Filter the records for lines holding the string "negative".

Supplied data:

--- START ---

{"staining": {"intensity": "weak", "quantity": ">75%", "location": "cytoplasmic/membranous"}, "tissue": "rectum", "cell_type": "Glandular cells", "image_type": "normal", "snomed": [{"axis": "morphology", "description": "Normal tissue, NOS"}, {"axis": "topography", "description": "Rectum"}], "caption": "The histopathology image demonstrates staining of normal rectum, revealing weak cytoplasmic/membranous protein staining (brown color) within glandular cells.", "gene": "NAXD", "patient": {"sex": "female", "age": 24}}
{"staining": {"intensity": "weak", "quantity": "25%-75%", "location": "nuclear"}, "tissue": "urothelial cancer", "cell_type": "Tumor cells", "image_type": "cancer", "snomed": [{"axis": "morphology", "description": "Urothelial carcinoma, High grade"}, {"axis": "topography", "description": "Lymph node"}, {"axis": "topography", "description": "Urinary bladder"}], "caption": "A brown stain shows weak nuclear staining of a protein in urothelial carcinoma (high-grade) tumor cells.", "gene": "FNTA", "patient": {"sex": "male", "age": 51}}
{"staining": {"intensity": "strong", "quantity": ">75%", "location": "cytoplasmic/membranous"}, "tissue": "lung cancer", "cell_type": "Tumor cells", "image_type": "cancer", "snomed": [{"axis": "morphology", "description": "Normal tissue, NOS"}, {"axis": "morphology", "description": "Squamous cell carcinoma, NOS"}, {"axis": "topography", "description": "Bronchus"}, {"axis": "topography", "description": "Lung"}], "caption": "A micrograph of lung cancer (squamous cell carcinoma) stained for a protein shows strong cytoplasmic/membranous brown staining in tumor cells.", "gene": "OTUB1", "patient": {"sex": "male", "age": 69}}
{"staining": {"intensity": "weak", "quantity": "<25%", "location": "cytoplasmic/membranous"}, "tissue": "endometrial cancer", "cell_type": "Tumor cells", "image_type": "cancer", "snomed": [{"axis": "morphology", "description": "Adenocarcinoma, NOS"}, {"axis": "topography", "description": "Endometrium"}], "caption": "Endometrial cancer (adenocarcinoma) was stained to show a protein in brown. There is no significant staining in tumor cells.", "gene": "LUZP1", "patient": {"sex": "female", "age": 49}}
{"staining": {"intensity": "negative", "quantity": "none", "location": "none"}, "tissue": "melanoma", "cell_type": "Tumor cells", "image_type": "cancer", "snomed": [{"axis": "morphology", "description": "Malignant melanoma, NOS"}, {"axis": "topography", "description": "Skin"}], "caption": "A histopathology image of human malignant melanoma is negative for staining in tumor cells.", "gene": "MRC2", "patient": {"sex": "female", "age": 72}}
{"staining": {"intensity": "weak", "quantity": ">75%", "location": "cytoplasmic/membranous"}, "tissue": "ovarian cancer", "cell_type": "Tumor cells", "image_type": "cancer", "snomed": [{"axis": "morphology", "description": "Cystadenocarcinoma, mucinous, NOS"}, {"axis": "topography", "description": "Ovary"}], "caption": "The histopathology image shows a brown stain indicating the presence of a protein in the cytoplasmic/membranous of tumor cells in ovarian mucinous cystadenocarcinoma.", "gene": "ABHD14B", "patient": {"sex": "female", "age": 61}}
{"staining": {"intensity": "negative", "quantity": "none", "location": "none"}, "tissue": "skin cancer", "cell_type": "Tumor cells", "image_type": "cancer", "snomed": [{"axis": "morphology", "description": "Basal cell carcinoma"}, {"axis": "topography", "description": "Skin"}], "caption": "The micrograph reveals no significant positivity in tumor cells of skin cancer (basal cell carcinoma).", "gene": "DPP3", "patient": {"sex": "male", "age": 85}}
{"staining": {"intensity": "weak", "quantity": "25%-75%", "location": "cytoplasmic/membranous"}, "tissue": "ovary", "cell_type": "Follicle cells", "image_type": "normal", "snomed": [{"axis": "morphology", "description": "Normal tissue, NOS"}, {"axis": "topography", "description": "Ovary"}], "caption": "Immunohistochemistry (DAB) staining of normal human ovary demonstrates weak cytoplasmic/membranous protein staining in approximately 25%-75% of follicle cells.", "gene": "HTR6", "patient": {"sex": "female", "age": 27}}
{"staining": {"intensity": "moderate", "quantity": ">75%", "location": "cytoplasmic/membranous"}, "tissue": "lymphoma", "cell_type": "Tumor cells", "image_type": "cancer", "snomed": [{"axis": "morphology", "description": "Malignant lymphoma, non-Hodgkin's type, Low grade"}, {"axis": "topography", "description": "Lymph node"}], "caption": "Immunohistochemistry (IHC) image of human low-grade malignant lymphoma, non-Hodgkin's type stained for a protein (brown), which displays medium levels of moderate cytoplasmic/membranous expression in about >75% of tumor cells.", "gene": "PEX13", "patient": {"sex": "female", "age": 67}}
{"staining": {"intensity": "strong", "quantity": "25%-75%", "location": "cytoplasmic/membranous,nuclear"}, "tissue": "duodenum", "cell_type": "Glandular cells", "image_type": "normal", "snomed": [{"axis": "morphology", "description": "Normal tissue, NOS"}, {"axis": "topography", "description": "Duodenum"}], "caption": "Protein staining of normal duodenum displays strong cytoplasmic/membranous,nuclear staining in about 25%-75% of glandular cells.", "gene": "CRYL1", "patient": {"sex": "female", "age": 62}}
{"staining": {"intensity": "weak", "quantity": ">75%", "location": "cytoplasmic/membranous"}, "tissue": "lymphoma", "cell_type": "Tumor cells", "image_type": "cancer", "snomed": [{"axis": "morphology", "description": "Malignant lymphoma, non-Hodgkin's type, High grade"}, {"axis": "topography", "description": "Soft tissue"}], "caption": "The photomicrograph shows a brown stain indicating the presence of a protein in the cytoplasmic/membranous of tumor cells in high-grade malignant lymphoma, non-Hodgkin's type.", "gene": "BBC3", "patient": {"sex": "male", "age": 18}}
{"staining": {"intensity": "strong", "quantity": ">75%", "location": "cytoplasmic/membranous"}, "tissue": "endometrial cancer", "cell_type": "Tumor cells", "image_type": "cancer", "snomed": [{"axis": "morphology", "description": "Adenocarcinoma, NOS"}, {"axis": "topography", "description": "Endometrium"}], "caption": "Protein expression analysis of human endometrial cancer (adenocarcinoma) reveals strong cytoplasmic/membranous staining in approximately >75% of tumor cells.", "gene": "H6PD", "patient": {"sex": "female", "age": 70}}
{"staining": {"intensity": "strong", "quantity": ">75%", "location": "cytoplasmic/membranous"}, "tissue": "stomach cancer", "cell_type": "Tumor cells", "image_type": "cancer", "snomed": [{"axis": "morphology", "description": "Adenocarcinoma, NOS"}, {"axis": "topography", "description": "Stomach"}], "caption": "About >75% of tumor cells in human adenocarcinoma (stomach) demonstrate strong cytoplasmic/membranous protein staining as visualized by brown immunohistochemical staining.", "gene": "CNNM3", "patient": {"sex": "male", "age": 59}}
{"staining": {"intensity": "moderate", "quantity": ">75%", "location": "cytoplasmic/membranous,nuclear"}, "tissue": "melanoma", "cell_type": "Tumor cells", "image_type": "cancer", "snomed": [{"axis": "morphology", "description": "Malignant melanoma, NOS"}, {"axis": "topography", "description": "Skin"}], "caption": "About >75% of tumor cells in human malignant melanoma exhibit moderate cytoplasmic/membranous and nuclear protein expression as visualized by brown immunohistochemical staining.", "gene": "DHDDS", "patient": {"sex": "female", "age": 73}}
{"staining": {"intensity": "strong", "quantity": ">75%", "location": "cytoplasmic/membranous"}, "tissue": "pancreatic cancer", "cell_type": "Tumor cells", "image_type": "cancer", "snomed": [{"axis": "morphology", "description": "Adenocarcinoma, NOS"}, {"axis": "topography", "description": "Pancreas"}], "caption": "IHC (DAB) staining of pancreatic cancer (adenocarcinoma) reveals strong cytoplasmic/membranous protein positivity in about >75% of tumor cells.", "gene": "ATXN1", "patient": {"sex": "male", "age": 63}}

--- END ---

Answer:
{"staining": {"intensity": "negative", "quantity": "none", "location": "none"}, "tissue": "melanoma", "cell_type": "Tumor cells", "image_type": "cancer", "snomed": [{"axis": "morphology", "description": "Malignant melanoma, NOS"}, {"axis": "topography", "description": "Skin"}], "caption": "A histopathology image of human malignant melanoma is negative for staining in tumor cells.", "gene": "MRC2", "patient": {"sex": "female", "age": 72}}
{"staining": {"intensity": "negative", "quantity": "none", "location": "none"}, "tissue": "skin cancer", "cell_type": "Tumor cells", "image_type": "cancer", "snomed": [{"axis": "morphology", "description": "Basal cell carcinoma"}, {"axis": "topography", "description": "Skin"}], "caption": "The micrograph reveals no significant positivity in tumor cells of skin cancer (basal cell carcinoma).", "gene": "DPP3", "patient": {"sex": "male", "age": 85}}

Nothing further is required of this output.